NAACP New York State Conference President Hazel Dukes says for her the fight is personal. "I'm a mother of a son who last year had a six hour lung operation because of cigarettes. I've lost two aunts. Lung cancer. So I'm here today to, not just as an advocate, but one who has compassion about this work, that we end it now."
Dukes added minority communities have been especially hard hit when it comes to tobacco addiction.
Assemblymember Rodneyse Bichotte represents Brooklyn. The Democrat joined advocates in calling for swift passage of a pair of bills (Electronic Cigarettes: S428-A, Hoylman/ A47-A, Rosenthal Flavored tobacco: S6809, Hoylman/ A8808, Bichotte) they say would eliminate the sale of both combustible and electronic flavored tobacco products statewide. "We have heard concerns that restricting the sale of flavored tobacco products could lead to unwarranted police interactions. Now, this is a fair concern. However, this bill does not impose a criminal penalty. It prohibits the sale of these products. In fact, legal enforcement of this bill is the responsibility of the local health departments, not police officers.
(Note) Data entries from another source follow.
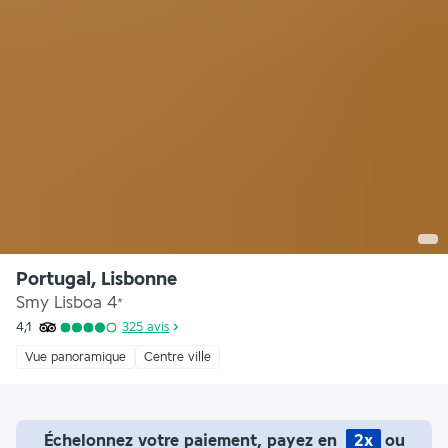
Portugal, Lisbonne
Smy Lisboa
4
*
4,1
325
avis
Vue panoramique
Centre ville
Échelonnez votre paiement, payez en
2x
ou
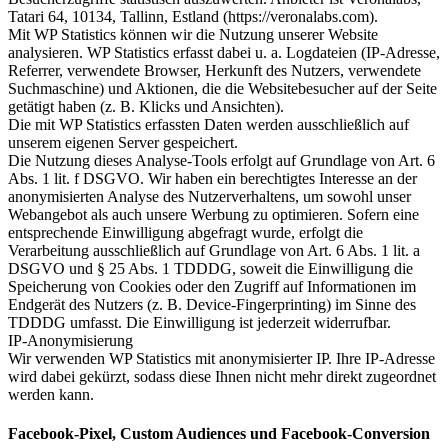
Tatari 64, 10134, Tallinn, Estland (https://veronalabs.com).
Mit WP Statistics können wir die Nutzung unserer Website
analysieren. WP Statistics erfasst dabei u. a. Logdateien (IP-Adresse,
Referrer, verwendete Browser, Herkunft des Nutzers, verwendete
Suchmaschine) und Aktionen, die die Websitebesucher auf der Seite
getätigt haben (z. B. Klicks und Ansichten).
Die mit WP Statistics erfassten Daten werden ausschließlich auf
unserem eigenen Server gespeichert.
Die Nutzung dieses Analyse-Tools erfolgt auf Grundlage von Art. 6
Abs. 1 lit. f DSGVO. Wir haben ein berechtigtes Interesse an der
anonymisierten Analyse des Nutzerverhaltens, um sowohl unser
Webangebot als auch unsere Werbung zu optimieren. Sofern eine
entsprechende Einwilligung abgefragt wurde, erfolgt die
Verarbeitung ausschließlich auf Grundlage von Art. 6 Abs. 1 lit. a
DSGVO und § 25 Abs. 1 TDDDG, soweit die Einwilligung die
Speicherung von Cookies oder den Zugriff auf Informationen im
Endgerät des Nutzers (z. B. Device-Fingerprinting) im Sinne des
TDDDG umfasst. Die Einwilligung ist jederzeit widerrufbar.
IP-Anonymisierung
Wir verwenden WP Statistics mit anonymisierter IP. Ihre IP-Adresse
wird dabei gekürzt, sodass diese Ihnen nicht mehr direkt zugeordnet
werden kann.
Facebook-Pixel, Custom Audiences und Facebook-Conversion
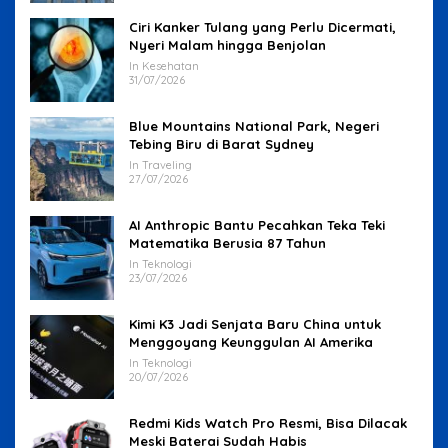
Ciri Kanker Tulang yang Perlu Dicermati,
Nyeri Malam hingga Benjolan
In Kesehatan
31/07/2026
Blue Mountains National Park, Negeri
Tebing Biru di Barat Sydney
In Traveling
27/07/2026
AI Anthropic Bantu Pecahkan Teka Teki
Matematika Berusia 87 Tahun
In Teknologi
23/07/2026
Kimi K3 Jadi Senjata Baru China untuk
Menggoyang Keunggulan AI Amerika
In Teknologi
20/07/2026
Redmi Kids Watch Pro Resmi, Bisa Dilacak
Meski Baterai Sudah Habis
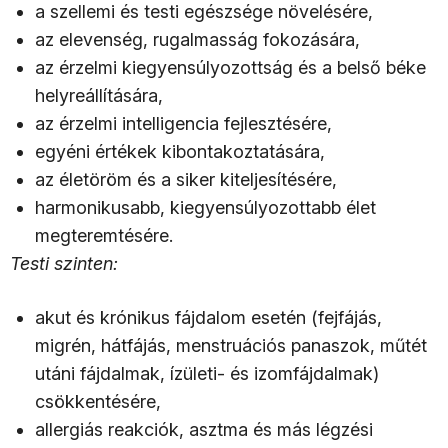
a szellemi és testi egészsége növelésére,
az elevenség, rugalmasság fokozására,
az érzelmi kiegyensúlyozottság és a belső béke
helyreállítására,
az érzelmi intelligencia fejlesztésére,
egyéni értékek kibontakoztatására,
az életöröm és a siker kiteljesítésére,
harmonikusabb, kiegyensúlyozottabb élet
megteremtésére.
Testi szinten:
akut és krónikus fájdalom esetén (fejfájás,
migrén, hátfájás, menstruációs panaszok, műtét
utáni fájdalmak, ízületi- és izomfájdalmak)
csökkentésére,
allergiás reakciók, asztma és más légzési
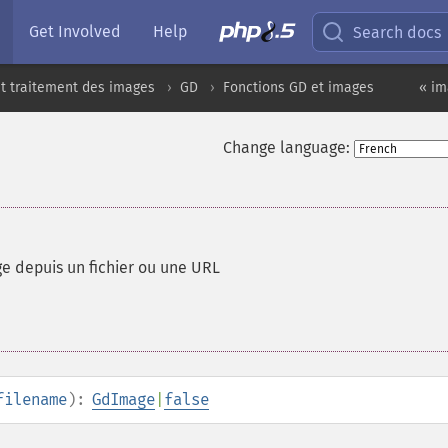
Get Involved
Help
Search docs
t traitement des images
GD
Fonctions GD et images
« im
Change language:
e depuis un fichier ou une URL
filename
):
GdImage
|
false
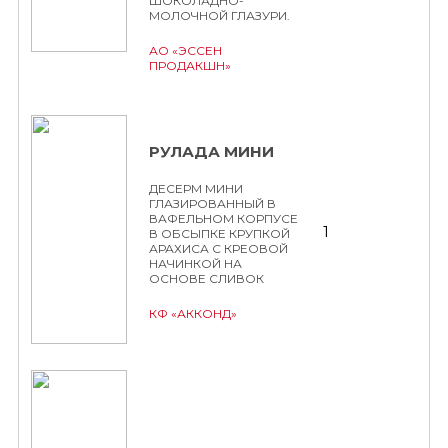
ШОКОЛАДНО-
МОЛОЧНОЙ ГЛАЗУРИ.
АО «ЭССЕН
ПРОДАКШН»
РУЛАДА МИНИ
ДЕСЕРМ МИНИ
ГЛАЗИРОВАННЫЙ В
ВАФЕЛЬНОМ КОРПУСЕ
1
В ОБСЫПКЕ КРУПКОЙ
АРАХИСА С КРЕОВОЙ
НАЧИНКОЙ НА
ОСНОВЕ СЛИВОК
КФ «АККОНД»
To be clear, this bill does not penalize the purchase, possession or use of these products. Some examples of entities that would be fined would be like the manufacturers, the distributors, the licensed retailers. And this was really crucial because we've been hearing that narrative even in the black community, 'oh, if we ban menthol, we're going to have another Eric Garner situation.' That's not true."
The American Cancer Society Cancer Action Network says more than half of youth smokers report using menthol products and that number is even higher among African American youth, at nearly 70 percent. Senator Brad Hoylman is one of one bill's sponsors: "We know what the problem is. Teenagers, most of whom never smoked cigarettes, have been targeted by JUUL and other e-cigarette companies and big tobacco with desert, fruit flavors and menthol. We've heard the flavors. Cap'n Crunch. Fruit punch. Cotton candy."
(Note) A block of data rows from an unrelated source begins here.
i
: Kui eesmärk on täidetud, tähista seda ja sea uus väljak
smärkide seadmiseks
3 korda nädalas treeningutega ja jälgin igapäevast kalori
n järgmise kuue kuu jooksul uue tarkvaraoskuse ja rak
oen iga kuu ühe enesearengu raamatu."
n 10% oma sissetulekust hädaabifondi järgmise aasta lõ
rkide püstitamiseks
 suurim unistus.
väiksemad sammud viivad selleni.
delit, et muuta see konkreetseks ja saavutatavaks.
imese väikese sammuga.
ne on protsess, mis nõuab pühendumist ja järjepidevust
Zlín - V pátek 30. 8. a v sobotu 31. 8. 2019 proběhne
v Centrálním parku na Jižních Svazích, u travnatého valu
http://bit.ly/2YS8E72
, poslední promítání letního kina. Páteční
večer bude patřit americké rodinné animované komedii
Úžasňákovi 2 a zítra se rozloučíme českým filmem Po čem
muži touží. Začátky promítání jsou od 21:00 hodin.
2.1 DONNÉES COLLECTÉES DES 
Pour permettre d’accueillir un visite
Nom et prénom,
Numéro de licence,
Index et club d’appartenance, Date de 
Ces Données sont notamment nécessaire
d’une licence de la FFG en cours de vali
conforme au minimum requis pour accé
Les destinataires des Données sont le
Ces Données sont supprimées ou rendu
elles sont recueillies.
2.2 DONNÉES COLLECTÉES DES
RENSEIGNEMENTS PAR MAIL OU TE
JUUL did not immediately respond to a request for comment.
Rebecca Carman, Director of Policy and Community Development at Shenendehowa Central School District, says savvy marketing has driven kids to think flavored tobacco is actually good for them. "And not only the words that they're using or the flavors. I wish I had brought with me different packaging containers of how they're marketing this. Kids are being used. We need to continue to educate our students about the negative effects that vaping has on them, if not deadly effects. We need the state to approve this now. It's impacting the future of our children."
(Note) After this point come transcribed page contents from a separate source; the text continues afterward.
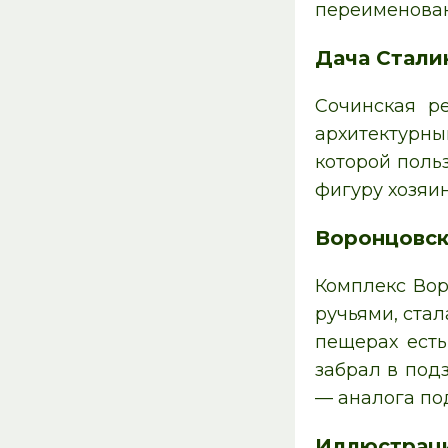
переименован
Дача Стали
Сочинская р
архитектурный
которой поль
фигуру хозяин
Воронцовс
Комплекс Вор
ручьями, ста
пещерах есть
забрал в под
— аналога по
Иллюстрац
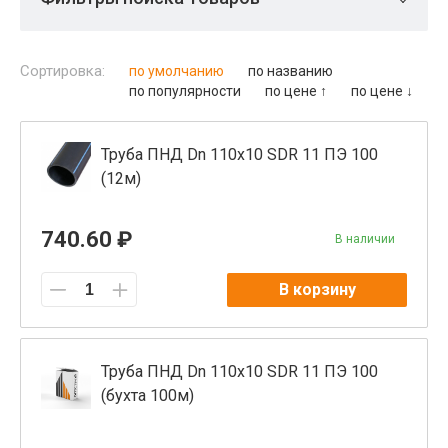
Сортировка:
по умолчанию
по названию
по популярности
по цене ↑
по цене ↓
Труба ПНД Dn 110x10 SDR 11 ПЭ 100
(12м)
740.60 ₽
В наличии
В корзину
Труба ПНД Dn 110x10 SDR 11 ПЭ 100
(бухта 100м)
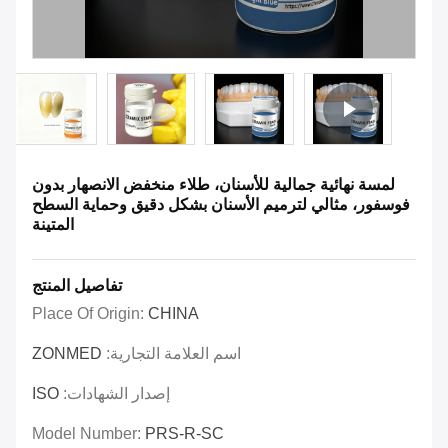
لمسة نهائية جمالية للأسنان، طلاء منخفض الانصهار بدون
فوسفور، مثالي لترميم الأسنان بشكل دقيق وحماية السطح
المتينة
تفاصيل المنتج
Place Of Origin:
CHINA
اسم العلامة التجارية:
ZONMED
إصدار الشهادات:
ISO
Model Number:
PRS-R-SC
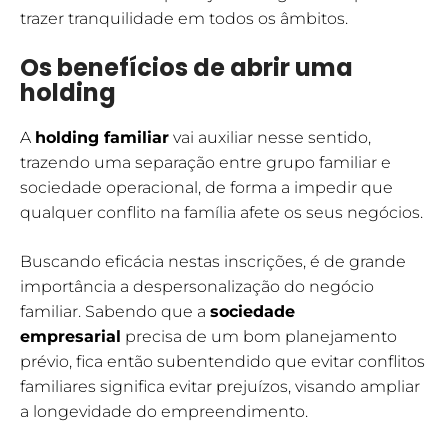
trazer tranquilidade em todos os âmbitos.
Os benefícios de abrir uma
holding
A
holding familiar
vai auxiliar nesse sentido,
trazendo uma separação entre grupo familiar e
sociedade operacional, de forma a impedir que
qualquer conflito na família afete os seus negócios.
Buscando eficácia nestas inscrições, é de grande
importância a despersonalização do negócio
familiar. Sabendo que a
sociedade
empresarial
precisa de um bom planejamento
prévio, fica então subentendido que evitar conflitos
familiares significa evitar prejuízos, visando ampliar
a longevidade do empreendimento.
- Preliminary data from the 2019 National Youth Tobacco Survey shows more than ¼ of high school students used e-cigarettes in a given month and the majority of those underage vapers cited the use of fruit or mint flavors.
A spokesman told Associated Press Monday that the Democratic Senate Majority plans to pass a ban on the sale of flavored e-cigarettes and prohibition on smokeless flavored tobacco products as soon as next week.
Governor Andrew Cuomo has said he'll propose legislation this year to prohibit the sale of “all” flavored e-cigarettes and ban vaping ads targeted to youth.